If you have violated the terms of your parole by committing an additional crime, you will almost certainly go back to jail for the violation. Whether additional jail time will follow from the new conviction is a separate issue entirely.
This is likely a duplicate question.
This answer does not constitute legal advice and does not establish an attorney-client relationship.
It depends on whether you're on state parole or county parole and whether you're pleading at the MDJ level or the Court of Common Pleas. If you're on state parole and you plead at the MDJ level--or in front of a judge who is creative enough to designate himself a MDJ temporarily--you are not exposing yourself to jail time because magisterial district court is not a court of record.
If you're on county parole the distinction doesn't matter. It's up to your PO.
Your question can't be meaningfully answered because there is not nearly enough information about your situation. Several of the deficiencies have been noted by other responding attorneys, and no matter how much detail you choose to provide, an intelligent answer to you question upon which you could place any confidence is not possible. You need to speak PRIVATELY with a qualified criminal defense attorney so that all of the needed facts and circumstances can be explored. If it matters enough for you to post two questions here, it seems it would merit the time required of you to engage in a confidential consultation about it with counsel. Most here, myself included, will provide you with an initial consultation without charge. Take advantage of that opportunity to get useful guidance. Good luck.

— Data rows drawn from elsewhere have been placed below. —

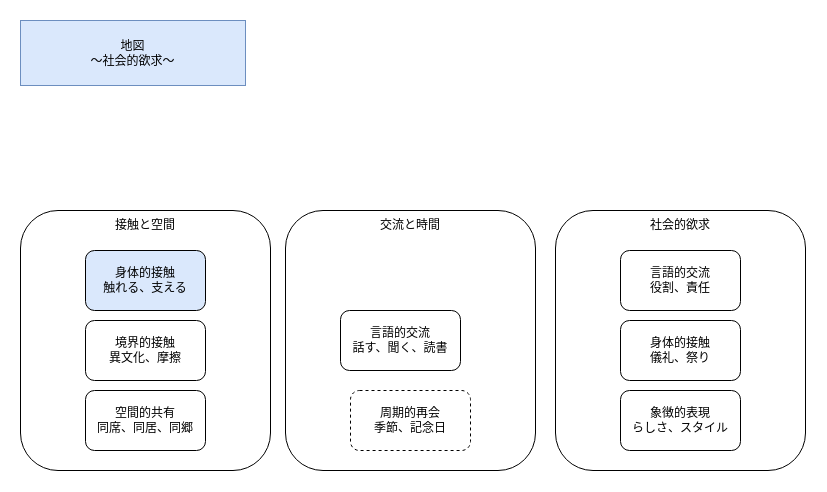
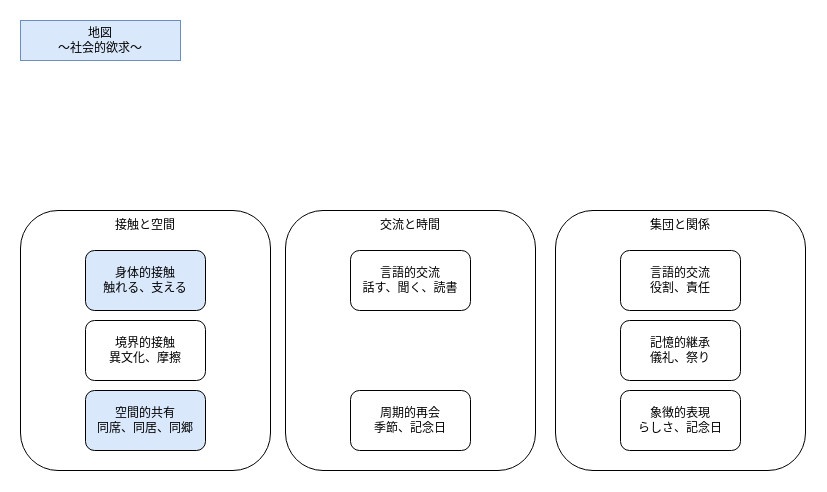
  <mxCell id="0" />
  <mxCell id="1" parent="0" />
  <mxCell id="2" value="" style="rounded=1;whiteSpace=wrap;html=1;" vertex="1" parent="1"><mxGeometry x="555" y="210" width="250" height="260" as="geometry" /></mxCell>
  <mxCell id="3" value="" style="rounded=1;whiteSpace=wrap;html=1;" vertex="1" parent="1"><mxGeometry x="285" y="210" width="250" height="260" as="geometry" /></mxCell>
  <mxCell id="4" value="" style="rounded=1;whiteSpace=wrap;html=1;" vertex="1" parent="1"><mxGeometry x="20" y="210" width="250" height="260" as="geometry" /></mxCell>
- <mxCell id="5" value="地図&lt;div&gt;～社会的欲求～&lt;/div&gt;" style="text;html=1;align=center;verticalAlign=middle;whiteSpace=wrap;rounded=0;fillColor=#dae8fc;strokeColor=#6c8ebf;" parent="1" vertex="1"><mxGeometry x="20" y="20" width="225" height="65" as="geometry" /></mxCell>
+ <mxCell id="5" value="地図&lt;div&gt;～社会的欲求～&lt;/div&gt;" style="text;html=1;align=center;verticalAlign=middle;whiteSpace=wrap;rounded=0;fillColor=#dae8fc;strokeColor=#6c8ebf;" parent="1" vertex="1"><mxGeometry x="20" y="20" width="160" height="40" as="geometry" /></mxCell>
  <mxCell id="6" value="身体的接触&lt;div&gt;触れる、支える&lt;/div&gt;" style="rounded=1;whiteSpace=wrap;html=1;fillColor=#dae8fc;" vertex="1" parent="1"><mxGeometry x="85" y="250" width="120" height="60" as="geometry" /></mxCell>
- <mxCell id="7" value="言語的交流&lt;div&gt;話す、聞く、読書&lt;/div&gt;" style="rounded=1;whiteSpace=wrap;html=1;" vertex="1" parent="1"><mxGeometry x="340" y="310" width="120" height="60" as="geometry" /></mxCell>
- <mxCell id="8" value="空間的共有&lt;div&gt;同席、同居、同郷&lt;/div&gt;" style="rounded=1;whiteSpace=wrap;html=1;" vertex="1" parent="1"><mxGeometry x="85" y="390" width="120" height="60" as="geometry" /></mxCell>
+ <mxCell id="7" value="言語的交流&lt;div&gt;話す、聞く、読書&lt;/div&gt;" style="rounded=1;whiteSpace=wrap;html=1;" vertex="1" parent="1"><mxGeometry x="350" y="250" width="120" height="60" as="geometry" /></mxCell>
+ <mxCell id="8" value="空間的共有&lt;div&gt;同席、同居、同郷&lt;/div&gt;" style="rounded=1;whiteSpace=wrap;html=1;fillColor=#dae8fc;" vertex="1" parent="1"><mxGeometry x="85" y="390" width="120" height="60" as="geometry" /></mxCell>
  <mxCell id="9" value="言語的交流&lt;div&gt;役割、責任&lt;/div&gt;" style="rounded=1;whiteSpace=wrap;html=1;" vertex="1" parent="1"><mxGeometry x="620" y="250" width="120" height="60" as="geometry" /></mxCell>
- <mxCell id="10" value="身体的接触&lt;div&gt;儀礼、祭り&lt;/div&gt;" style="rounded=1;whiteSpace=wrap;html=1;" vertex="1" parent="1"><mxGeometry x="620" y="320" width="120" height="60" as="geometry" /></mxCell>
- <mxCell id="11" value="象徴的表現&lt;div&gt;らしさ、スタイル&lt;/div&gt;" style="rounded=1;whiteSpace=wrap;html=1;" vertex="1" parent="1"><mxGeometry x="620" y="390" width="120" height="60" as="geometry" /></mxCell>
+ <mxCell id="10" value="記憶的継承&lt;div&gt;儀礼、祭り&lt;/div&gt;" style="rounded=1;whiteSpace=wrap;html=1;" vertex="1" parent="1"><mxGeometry x="620" y="320" width="120" height="60" as="geometry" /></mxCell>
+ <mxCell id="11" value="象徴的表現&lt;div&gt;らしさ、記念日&lt;/div&gt;" style="rounded=1;whiteSpace=wrap;html=1;" vertex="1" parent="1"><mxGeometry x="620" y="390" width="120" height="60" as="geometry" /></mxCell>
  <mxCell id="12" value="境界的接触&lt;div&gt;異文化、摩擦&lt;/div&gt;" style="rounded=1;whiteSpace=wrap;html=1;" vertex="1" parent="1"><mxGeometry x="85" y="320" width="120" height="60" as="geometry" /></mxCell>
- <mxCell id="13" value="周期的再会&lt;div&gt;季節、記念日&lt;/div&gt;" style="rounded=1;whiteSpace=wrap;html=1;dashed=1;" vertex="1" parent="1"><mxGeometry x="350" y="390" width="120" height="60" as="geometry" /></mxCell>
+ <mxCell id="13" value="周期的再会&lt;div&gt;季節、記念日&lt;/div&gt;" style="rounded=1;whiteSpace=wrap;html=1;" vertex="1" parent="1"><mxGeometry x="350" y="390" width="120" height="60" as="geometry" /></mxCell>
  <mxCell id="14" value="接触と空間" style="text;html=1;align=center;verticalAlign=middle;whiteSpace=wrap;rounded=0;" vertex="1" parent="1"><mxGeometry x="90" y="210" width="110" height="30" as="geometry" /></mxCell>
  <mxCell id="15" value="交流と時間" style="text;html=1;align=center;verticalAlign=middle;whiteSpace=wrap;rounded=0;" vertex="1" parent="1"><mxGeometry x="355" y="210" width="110" height="30" as="geometry" /></mxCell>
- <mxCell id="16" value="社会的欲求" style="text;html=1;align=center;verticalAlign=middle;whiteSpace=wrap;rounded=0;" vertex="1" parent="1"><mxGeometry x="625" y="210" width="110" height="30" as="geometry" /></mxCell>
+ <mxCell id="16" value="集団と関係" style="text;html=1;align=center;verticalAlign=middle;whiteSpace=wrap;rounded=0;" vertex="1" parent="1"><mxGeometry x="625" y="210" width="110" height="30" as="geometry" /></mxCell>
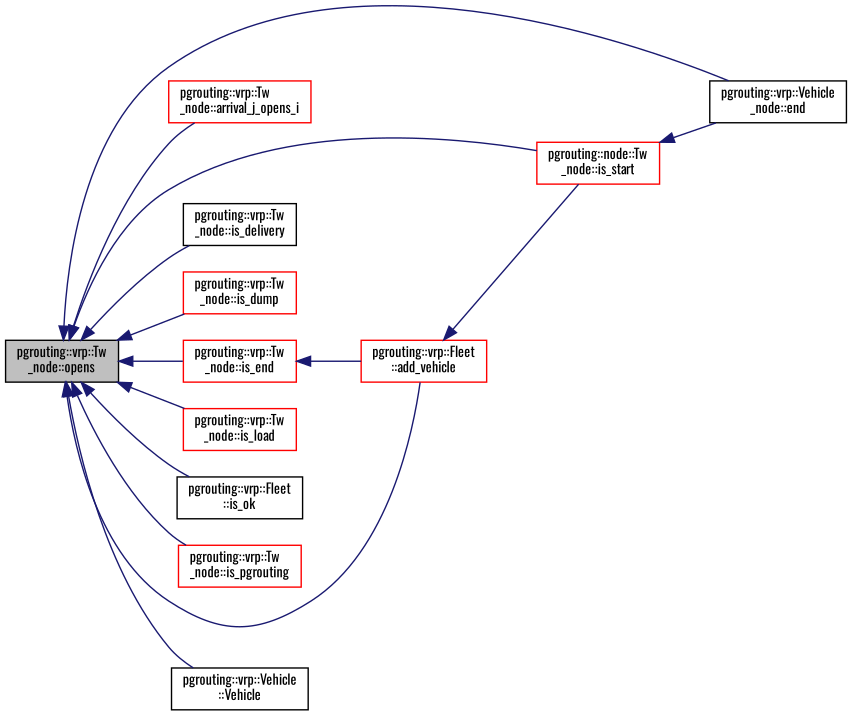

Possibly. You're probation/parole officer should be the one to check with, unless you are trying to keep your summary from them (which they will eventually find out anyways so it would be better to get ahead of that problem). If you are on good terms with them, and you are upfront and honest with them, they may choose not to detain you due to a violation (which would probably include some technical violations). As such, I would check with your PO first to see if you can make it right with him/her without a detainer that would send you to prison.